The biggest appeal to the book’s content is that it can be read multiple ways, both literal and figurative. Some other reviews of this book read the explanation of the toxins as the empirical truth, that women do suffer physically from the germs spread specifically by men. Indeed, the sisters describe the past purpose of their home as a sanatorium where sick women from the mainland arrived to purge themselves of the illness with various rituals, prayers, and cures, indicating that there is a physical component to the threat of a man’s presence. In contrast, I kept the narrative more open for myself, interpreting the broken women who came to the island as survivors of physical and sexual assault. In this reading, which is not the only valid one, the toxins are a metaphor for patriarchy, a metaphor that rings true in our present political climate where a sexual predator and misogynist is president of the United States and women are asked to perform their traumas over and over again within the #MeToo movement simply to be taken seriously. The mystery of The Water Cure is dynamic and compelling, and the reader is propelled through the tight, crisp sections toward its point of unraveling.
“Llew puts the lid of the piano down without comment, pushes the stool back. There is a fluidity to his movements, despite his size, that tells me he has never had to justify his existence, has never had to fold himself into a hidden thing, and I wonder what that must be like, to know that your body is irreproachable.”
Nobody is without blame in The Water Cure, and it’s often unclear if the intentions of the supporting characters are good or self-serving, but clarity comes as the tensions between the sisters and the newcomers heighten. Despite King’s purported wish to remove his daughters from the poisonous influence of male-dominated mainland society, the island itself is a patriarchy where King clearly is king.

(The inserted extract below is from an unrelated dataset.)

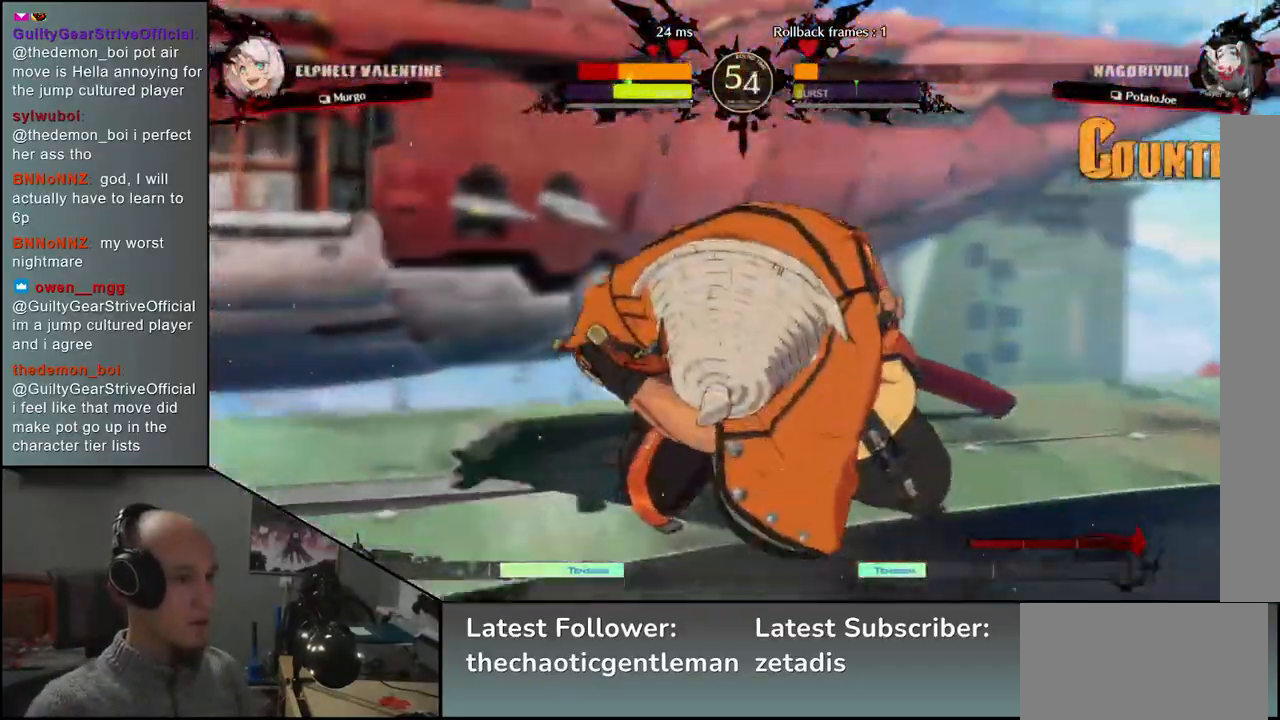
{"buttons": [], "left_stick": "center", "events": [[17, "R1", "up"]]}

The girls’ days are structured according to his mandates. When he takes the boat and sails to the mainland for supplies, life stops, and the women must pray and do endless rituals for his safe return upon which they will celebrate and feast at the homecoming of their god. Just like in contemporary society, the influence of patriarchy is insidious, even where we expect to be free of it. In Mackintosh’s dystopian future, patriarchy’s control is even more tangible in the visible damage it does on a woman’s body.
“I invite the confessionals of men. I am not a stranger to them. Absorbing the guilt and the sorrow is something the world expects of women. This is one of the things you taught me about love. ‘All right,’ I tell him, the way I told you.”
Both in terms of content and sentence-level craft, The Water Cure is superb, and well deserving of its place on the Man Booker Prize longlist. Sophie Mackintosh proves herself as a writer with a strong grasp on the macro as well as the micro, developing and maintaining an intriguing, entirely new society while also weaving beautiful, lyrical prose. This debut novel is mysterious and quietly exciting, and the reader will enjoy exploring the richness of its narrative all the way to its shocking conclusion.